If you are using macOS you can create Xcode project for package using this command -

swift package generate-xcodeproj

This command will generate SPMDemo.xcodeproj file in package root directory. Now, you can open generated Xcode project and start writing code of your package inside Sources/SPMDemo/SPMDemo.swift file. But, if you are using Windows or Linux or even macOS, you can use Visual Studio Code. Here the guide to Install Swift in Windows 10 using WSL(Windows Subsystem Linux).

5. Build and Test Package

You can use swift build to build a package. This will download, resolve and compile dependencies mentioned in the manifest file Package.swift.

swift build

To run the tests for a package, use: swift test

swift test

6. Define Package Dependencies

If you want to add some other package dependencies in your package For e.g. if you want to use https://github.com/developerinsider/SPMDeveloperInsider as a dependency, add the GitHub URL in dependencies of your Package.swift and define tag. Also, don't forget to add this dependency in your target -

// swift-tools-version:4.0

import PackageDescription

let package = Package(
    name: "SPMDemo",
    products: [
        .library(
            name: "SPMDemo",
            targets: ["SPMDemo"]),
    ],
    dependencies: [
        .package(url: "https://github.com/developerinsider/SPMDeveloperInsider", from: "1.0.4"),
    ],
    targets: [
        .target(
            name: "SPMDemo",
            dependencies: ["SPMDeveloperInsider"]),
        .testTarget(
            name: "SPMDemoTests",
            dependencies: ["SPMDemo"]),
    ]
)

Now you can import the dependency and use in your package.

7. Publish your Package

To publish your package, create and push a version tag. You can use any familiar GUI based tool or console to publish your package.

git init
git add .
git remote add origin [github-URL]
git commit -m "Initial Commit"
git tag 1.0.0
git push origin master --tags

Now other packages can depend on version 1.0.0 of your package using the github url. Example of a published package: https://github.com/developerinsider/SPMDeveloperInsider

8. Version Specific Package/Logic

The Swift Package Manager is designed to support packages which work with a variety of Swift project versions, including both the language and the package manager version.
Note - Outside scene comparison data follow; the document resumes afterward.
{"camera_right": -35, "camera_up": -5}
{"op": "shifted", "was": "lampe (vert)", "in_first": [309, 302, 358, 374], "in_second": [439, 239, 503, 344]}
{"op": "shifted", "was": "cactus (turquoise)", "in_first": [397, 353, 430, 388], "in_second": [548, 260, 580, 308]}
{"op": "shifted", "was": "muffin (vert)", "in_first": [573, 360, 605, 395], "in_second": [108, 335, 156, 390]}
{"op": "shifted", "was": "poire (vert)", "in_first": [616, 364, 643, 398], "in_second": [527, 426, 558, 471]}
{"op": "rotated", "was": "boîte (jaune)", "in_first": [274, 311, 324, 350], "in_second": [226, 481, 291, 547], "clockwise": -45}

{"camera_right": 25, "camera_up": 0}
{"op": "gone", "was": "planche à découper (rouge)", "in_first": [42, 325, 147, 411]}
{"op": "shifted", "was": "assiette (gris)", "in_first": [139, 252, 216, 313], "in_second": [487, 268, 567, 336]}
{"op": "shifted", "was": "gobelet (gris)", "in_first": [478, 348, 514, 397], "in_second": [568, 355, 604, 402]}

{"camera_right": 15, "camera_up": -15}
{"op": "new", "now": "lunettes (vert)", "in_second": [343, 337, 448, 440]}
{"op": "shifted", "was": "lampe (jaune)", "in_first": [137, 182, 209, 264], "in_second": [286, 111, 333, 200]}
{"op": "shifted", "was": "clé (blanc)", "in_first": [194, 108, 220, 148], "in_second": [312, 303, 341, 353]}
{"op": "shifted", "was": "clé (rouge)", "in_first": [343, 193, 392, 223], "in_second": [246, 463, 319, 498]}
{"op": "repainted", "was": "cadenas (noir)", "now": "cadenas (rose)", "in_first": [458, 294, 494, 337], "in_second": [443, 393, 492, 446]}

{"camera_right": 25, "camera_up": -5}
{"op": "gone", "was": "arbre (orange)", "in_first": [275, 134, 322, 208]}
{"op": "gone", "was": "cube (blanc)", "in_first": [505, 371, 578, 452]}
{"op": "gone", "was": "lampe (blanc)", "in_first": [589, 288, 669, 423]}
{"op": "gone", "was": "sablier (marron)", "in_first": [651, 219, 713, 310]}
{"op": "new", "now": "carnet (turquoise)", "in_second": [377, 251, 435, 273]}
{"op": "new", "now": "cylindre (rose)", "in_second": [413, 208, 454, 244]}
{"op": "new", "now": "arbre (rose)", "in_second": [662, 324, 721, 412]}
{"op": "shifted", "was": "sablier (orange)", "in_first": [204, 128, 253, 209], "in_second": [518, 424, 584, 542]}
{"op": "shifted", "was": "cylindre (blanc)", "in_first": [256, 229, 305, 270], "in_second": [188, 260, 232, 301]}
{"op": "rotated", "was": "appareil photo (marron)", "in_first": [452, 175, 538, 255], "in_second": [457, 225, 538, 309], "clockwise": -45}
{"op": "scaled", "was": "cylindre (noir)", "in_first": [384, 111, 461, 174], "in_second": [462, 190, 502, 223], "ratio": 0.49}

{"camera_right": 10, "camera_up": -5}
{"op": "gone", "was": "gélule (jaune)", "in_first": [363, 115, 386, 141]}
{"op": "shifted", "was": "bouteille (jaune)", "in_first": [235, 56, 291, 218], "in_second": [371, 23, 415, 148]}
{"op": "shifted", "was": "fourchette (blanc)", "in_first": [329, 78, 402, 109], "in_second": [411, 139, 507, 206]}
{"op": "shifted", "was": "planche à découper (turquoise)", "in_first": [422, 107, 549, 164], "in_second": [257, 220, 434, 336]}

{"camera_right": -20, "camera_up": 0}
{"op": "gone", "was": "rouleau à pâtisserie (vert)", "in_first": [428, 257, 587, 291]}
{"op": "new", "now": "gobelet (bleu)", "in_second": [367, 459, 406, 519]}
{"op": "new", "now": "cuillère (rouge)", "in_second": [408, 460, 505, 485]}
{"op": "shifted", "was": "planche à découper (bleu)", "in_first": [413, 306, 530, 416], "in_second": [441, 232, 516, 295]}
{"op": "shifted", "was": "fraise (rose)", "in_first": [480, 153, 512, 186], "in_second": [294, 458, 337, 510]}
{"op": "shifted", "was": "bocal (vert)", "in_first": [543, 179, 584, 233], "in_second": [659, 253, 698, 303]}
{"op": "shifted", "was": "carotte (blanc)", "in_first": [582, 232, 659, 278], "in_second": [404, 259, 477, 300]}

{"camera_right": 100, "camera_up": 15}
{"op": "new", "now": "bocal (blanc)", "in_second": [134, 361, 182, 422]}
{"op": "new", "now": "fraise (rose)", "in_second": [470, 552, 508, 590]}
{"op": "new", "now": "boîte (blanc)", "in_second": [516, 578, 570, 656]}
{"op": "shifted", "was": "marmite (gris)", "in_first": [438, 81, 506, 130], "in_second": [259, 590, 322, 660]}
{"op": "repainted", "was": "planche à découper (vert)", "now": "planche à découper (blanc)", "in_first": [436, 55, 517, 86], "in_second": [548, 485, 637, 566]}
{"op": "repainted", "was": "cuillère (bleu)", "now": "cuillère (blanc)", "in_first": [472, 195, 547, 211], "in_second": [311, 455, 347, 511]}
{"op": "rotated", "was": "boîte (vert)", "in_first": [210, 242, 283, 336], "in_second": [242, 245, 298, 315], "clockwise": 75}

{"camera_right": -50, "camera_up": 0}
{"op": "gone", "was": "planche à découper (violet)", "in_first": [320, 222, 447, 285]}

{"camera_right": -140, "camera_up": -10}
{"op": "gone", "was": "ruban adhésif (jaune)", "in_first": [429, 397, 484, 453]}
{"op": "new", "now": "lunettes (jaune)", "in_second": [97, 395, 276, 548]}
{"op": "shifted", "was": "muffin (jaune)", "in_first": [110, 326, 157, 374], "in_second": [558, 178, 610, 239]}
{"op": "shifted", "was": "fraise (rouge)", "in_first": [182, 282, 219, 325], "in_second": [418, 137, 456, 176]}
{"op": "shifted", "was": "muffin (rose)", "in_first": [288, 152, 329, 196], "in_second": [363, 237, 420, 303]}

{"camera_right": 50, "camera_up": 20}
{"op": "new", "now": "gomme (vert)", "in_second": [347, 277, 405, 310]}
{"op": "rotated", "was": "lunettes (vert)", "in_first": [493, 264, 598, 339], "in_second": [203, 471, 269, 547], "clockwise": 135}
8.1 Version-specific tag selection

The package manager supports following marked tags, in order of preference:

  • MAJOR.MINOR.PATCH (e.g., 1.2.0@swift-4.1.2)
  • MAJOR.MINOR (e.g., 1.2.0@swift-4.1)
  • MAJOR (e.g., 1.2.0@swift-4)

8.2 Version-specific manifest selection

The package manager will additionally look for a version-specific marked manifest version when loading the particular version of a package, by searching for a manifest in the form of Package@swift-3.swift.

9. Create and Run an executable package

Swift Package Manager can create native binary which can be executed from command line. The process is exactly the same as we create library package, you just need to run this command to create an executable package -

swift package init --type executable

And, to run executable package, use:

swift build
swift run

10. Build Configurations

Swift Package Manager allows us two build configurations: Debug (default) and Release.

10.1 Debug

By default, running swift build will build in debug configuration. The build artifacts are located in directory called debug under build folder. A Swift target is built with following flags in debug mode:

  • -Onone: Compile without any optimization.
  • -g: Generate debug information.
  • -enable-testing: Enable Swift compiler's testability feature.

10.2 Release

To build in release mode, run:

swift build -c release

The build artifacts are located in directory called release under build folder. A Swift target is built with following flags in release mode:

  • -O: Compile with optimizations.
  • -whole-module-optimization: Optimize input files (per module) together instead of individually.